Main image of article Jason Calacanis On How He Pivoted Mahalo [Video]

Jason Calacanis started a human search-powered company called Mahalo. He says it achieved a level of respectable success with 15 million unique visitors a month and $500,000 in monthly revenue, becoming the 150th most popular site in the U.S. But all of that work and success came crashing down when Google released its Panda update in 2011, which prevented content farms from building any influence. The update resulted in traffic being cut in half. Calacanis realized he was falling into a marginalized business. He could quit, tough it out, sell or pivot. Too proud to quit, he decided to pivot. But to do that, he’d have to decide what were the biggest market trends and what did he ultimately want to do.

From Quantity to Quality

In 2011, Calacanis saw intense market trends in mobile, social and video. While he wanted to stay in the content business, an industry he knew very well, he realized that content-farming had no future. Thanks to alpha users reviewing content, apps, and products on such places on Yelp, iTunes and Amazon a business in high quality content could be very viable. Thus came Calacanis’s “pivot” from a search-powered company to a content-app company with offerings on topics like learning to play guitar. To keep the business viable, he needed to get 4- or 5-star ratings in the app stores, an image he refers to as the “gun” histogram. When many people see the “gun” ratings, they instantly purchase the app. If you see the inverse, they instantly leave the page. Anything other than the “gun” histogram, and you lose. “Insta-buy if a gun and insta-pass if it’s the mirror,” says Calacanis.

The Age of Excellence

To succeed in a world where alpha consumers anoint winners, a business must be built on providing high value in both product and design, Calacanis says.

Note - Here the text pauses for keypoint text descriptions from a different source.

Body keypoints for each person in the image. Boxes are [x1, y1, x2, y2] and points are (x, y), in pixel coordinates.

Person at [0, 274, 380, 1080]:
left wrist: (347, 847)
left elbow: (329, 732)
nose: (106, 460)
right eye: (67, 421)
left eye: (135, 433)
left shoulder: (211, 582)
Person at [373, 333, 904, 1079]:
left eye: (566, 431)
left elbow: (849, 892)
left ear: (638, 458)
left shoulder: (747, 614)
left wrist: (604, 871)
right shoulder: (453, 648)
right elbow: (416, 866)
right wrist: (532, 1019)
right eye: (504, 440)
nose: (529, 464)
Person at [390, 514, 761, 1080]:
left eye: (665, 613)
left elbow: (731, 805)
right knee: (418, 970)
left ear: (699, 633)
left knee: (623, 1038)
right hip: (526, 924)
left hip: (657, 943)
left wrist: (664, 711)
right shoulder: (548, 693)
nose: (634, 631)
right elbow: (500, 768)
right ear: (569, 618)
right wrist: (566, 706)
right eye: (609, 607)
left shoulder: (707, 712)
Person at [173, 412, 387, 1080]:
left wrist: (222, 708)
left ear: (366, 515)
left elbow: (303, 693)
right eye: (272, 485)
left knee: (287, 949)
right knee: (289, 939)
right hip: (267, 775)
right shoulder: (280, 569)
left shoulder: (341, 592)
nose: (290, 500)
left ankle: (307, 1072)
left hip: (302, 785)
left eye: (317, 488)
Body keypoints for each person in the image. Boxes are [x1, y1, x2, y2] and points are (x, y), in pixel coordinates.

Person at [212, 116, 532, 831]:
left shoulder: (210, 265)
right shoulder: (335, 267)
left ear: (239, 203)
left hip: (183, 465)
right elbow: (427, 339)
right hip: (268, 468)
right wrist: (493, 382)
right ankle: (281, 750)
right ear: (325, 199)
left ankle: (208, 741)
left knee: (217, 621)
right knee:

Rating systems which highly affect purchase decisions cause an enormous divide between the winners and losers. “Winners will win bigger and losers will lose bigger,” explains Calacanis. And it all happens much faster than it ever did before. To deliver an excellent product, Calacanis had to build in a process to review its quality. This required honest, brutal and uncomfortable debate about content. But this yielded a better product. Calacanis discovered that his best teams had brutal product fights and not only still work together, but work better, too. Debate is critical to success. “Most teams fail not because of fighting, but because of a desire to keep the peace,” he says. As Calacanis continues to build his business, he continues to focus on reviews such as achieving a high Net Promoter Score, or NPS, and “gun”-style ratings in the app stores.